Extrait de Vélo & Territoires 47

Trois façades maritimes, 360 km de côtes, un statut de premier département agricole français, de pôle nucléaire mais aussi de point de départ du Débarquement en Normandie, la Manche est un territoire qui a amorcé en 2016 son deuxième Plan vélo. L’occasion de faire le point sur la politique cyclable de ce Département.

Entretiens avec :

  • Martine Lemoine, conseillère départementale, membre de la commission de l’attractivité territoriale en charge du tourisme rural
  • Jean-Claude Braud, élu du Conseil départemental, membre de la commission des infrastructures et de l’environnement.

À quand remonte le déclic vélo sur le territoire de la Manche ?
Martine Lemoine : Le vrai déclic sur notre territoire remonte à 1997. C’est cette année-là que des voies ferrées ont été déclas-sées, mises en vente puis acquises par le Conseil départemental.
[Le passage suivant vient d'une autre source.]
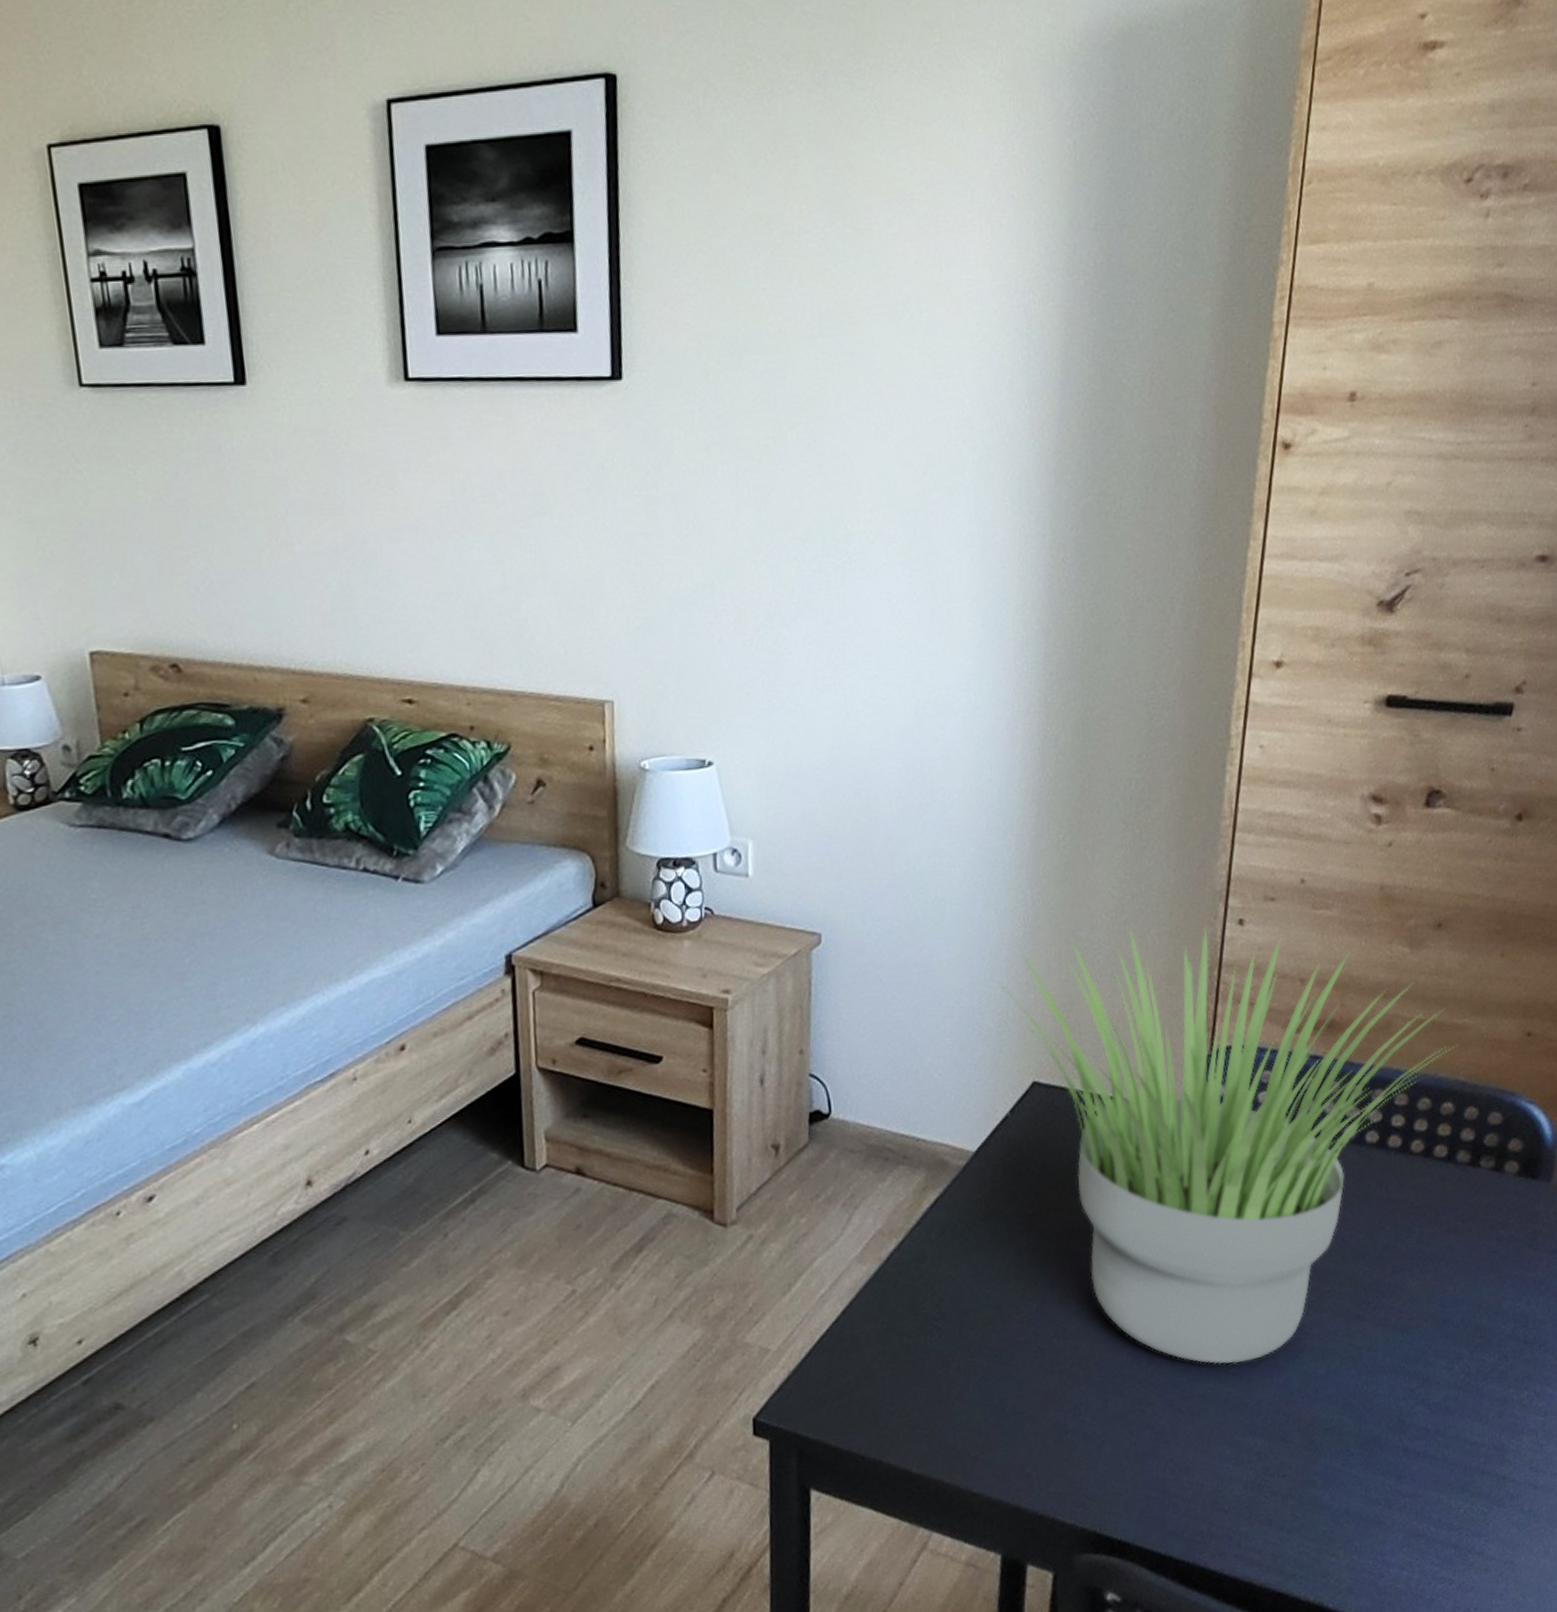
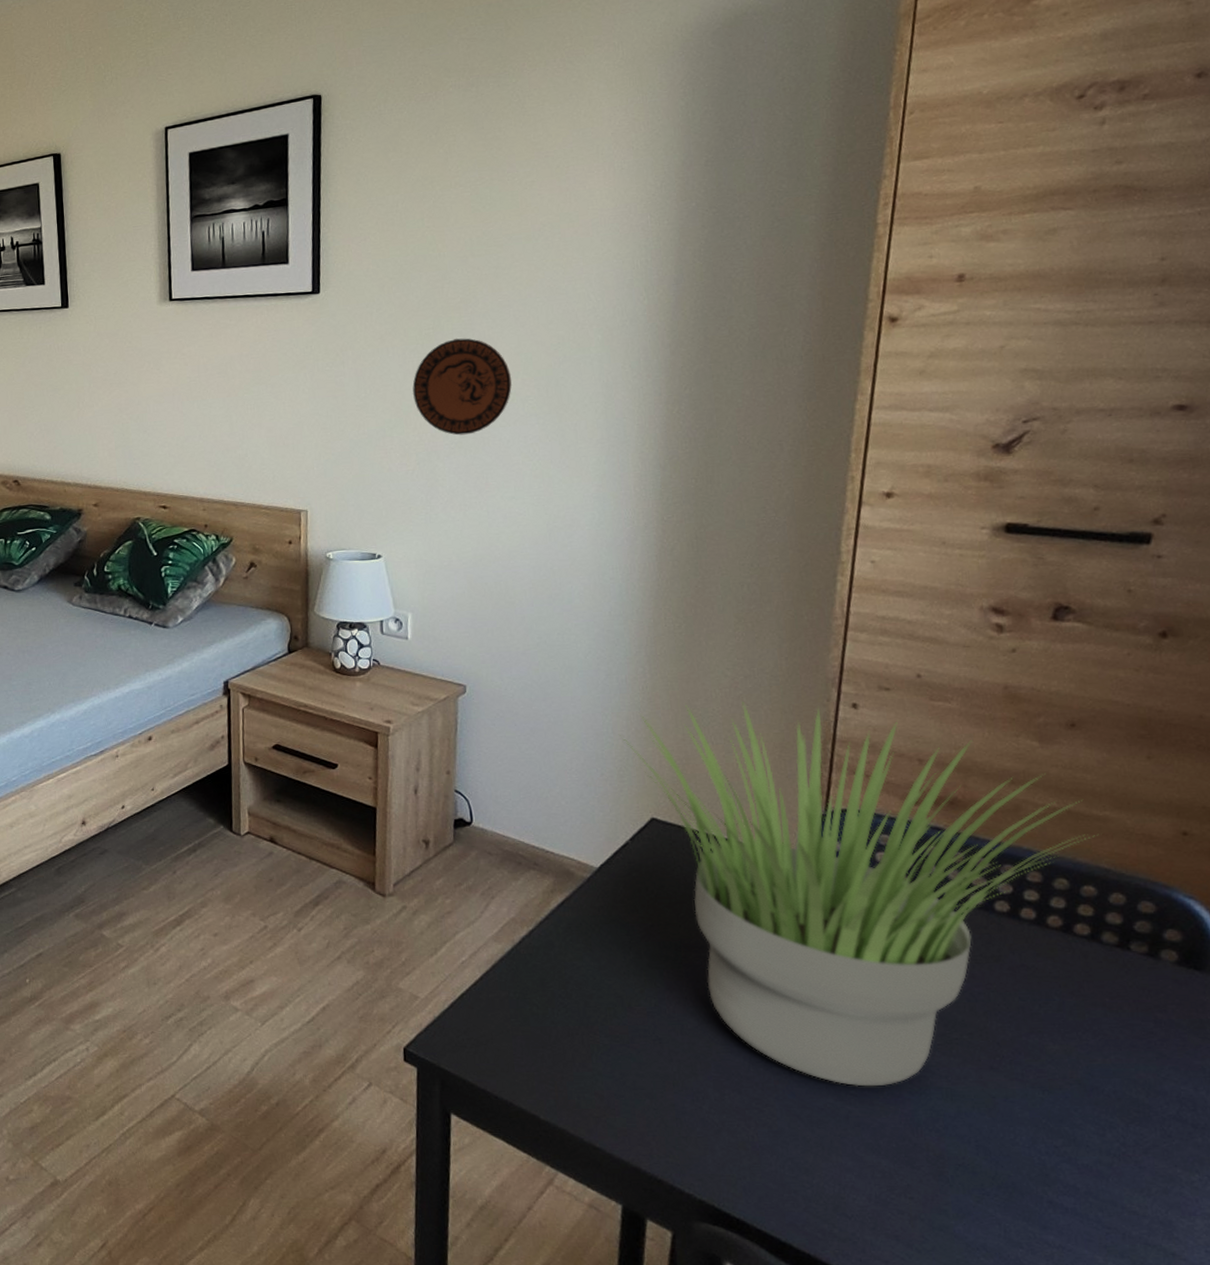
decorative plate: none [748,453,872,591] -> present [412,338,512,436]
Il s’en est suivi une dizaine d’années d’aménagements qui nous ont conduit, en 2007, à travailler à l’élaboration de notre premier Plan départemental vélo. Celui-ci visait avant tout à assurer la continuité et la valorisation touristique de ce qui avait déjà été aménagé.
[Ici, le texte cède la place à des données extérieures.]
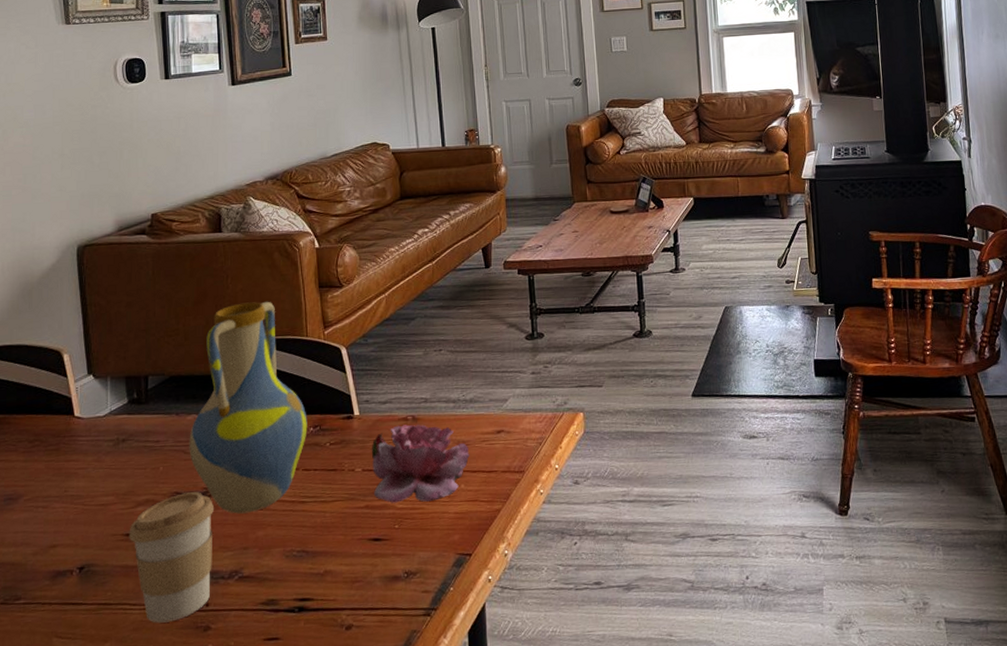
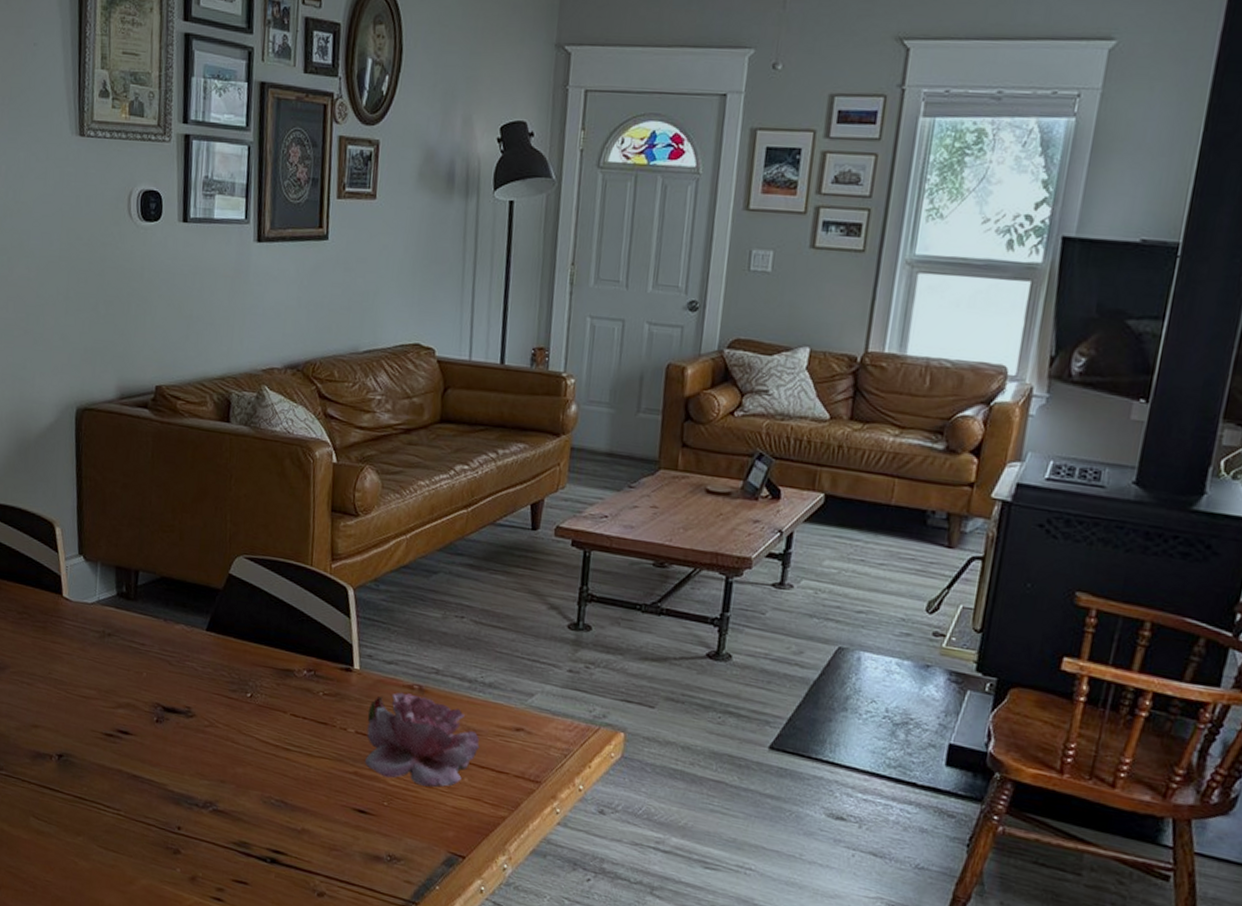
coffee cup: present [129,492,214,623] -> none [107,706,194,835]
vase: present [189,301,308,514] -> none [174,510,302,746]

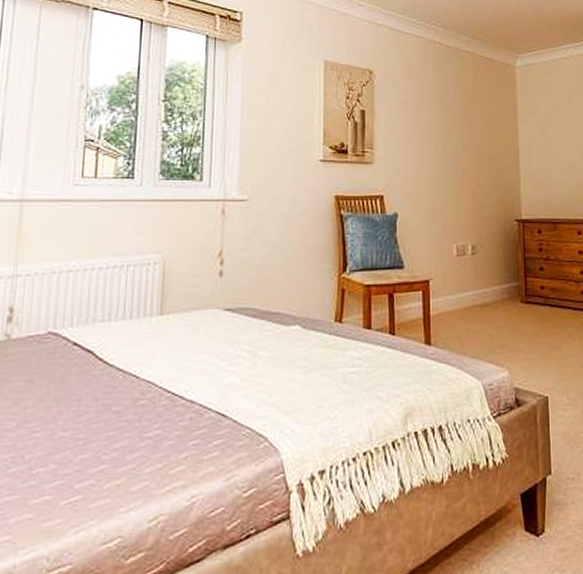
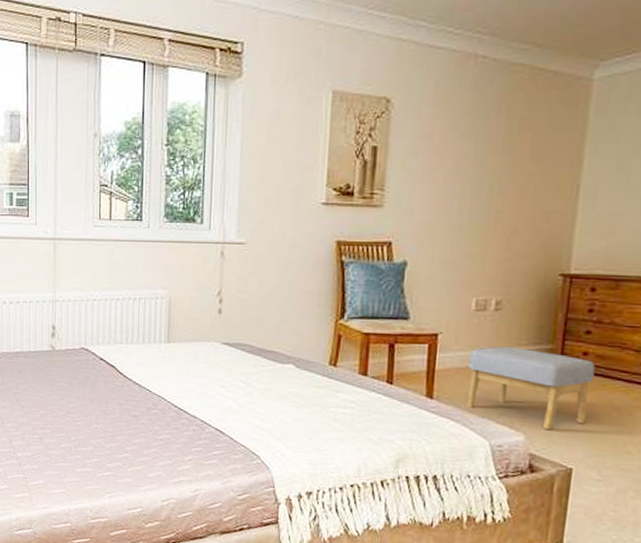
footstool: none [457,287,552,362] -> present [466,346,596,429]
Quels sont les atouts du territoire de la Manche et, a contrario, ses handicaps, lorsqu’il s’agit de mettre en oeuvre une politique cyclable ?
ML : Au rang des atouts, saluons nos élus qui ont donc su saisir les opportunités foncières créées par Réseau Ferré de France que j’évoquais précédemment. Notre département a également su mettre à profit son réseau très dense de routes départementales afin d’amorcer rapidement la continuité de ses premiers itinéraires cyclables. Au rang des contraintes – qui sont aussi quelque part des richesses -, la protection de notre patrimoine, qu’il s’agisse des plages du Débarquement ou du Mont-Saint-Michel, oblige au respect d’un cahier  des charges strict. Ce dernier n’est pas sans incidence sur les délais d’avancement des dossiers, ainsi que nous avons pu le mesurer récemment sur un itinéraire relayant Pontaubault au Mont-Saint-Michel, où la Déclaration d’utilité publique a mis près de quinze ans à être acceptée, retardant d’autant le passage en phase travaux.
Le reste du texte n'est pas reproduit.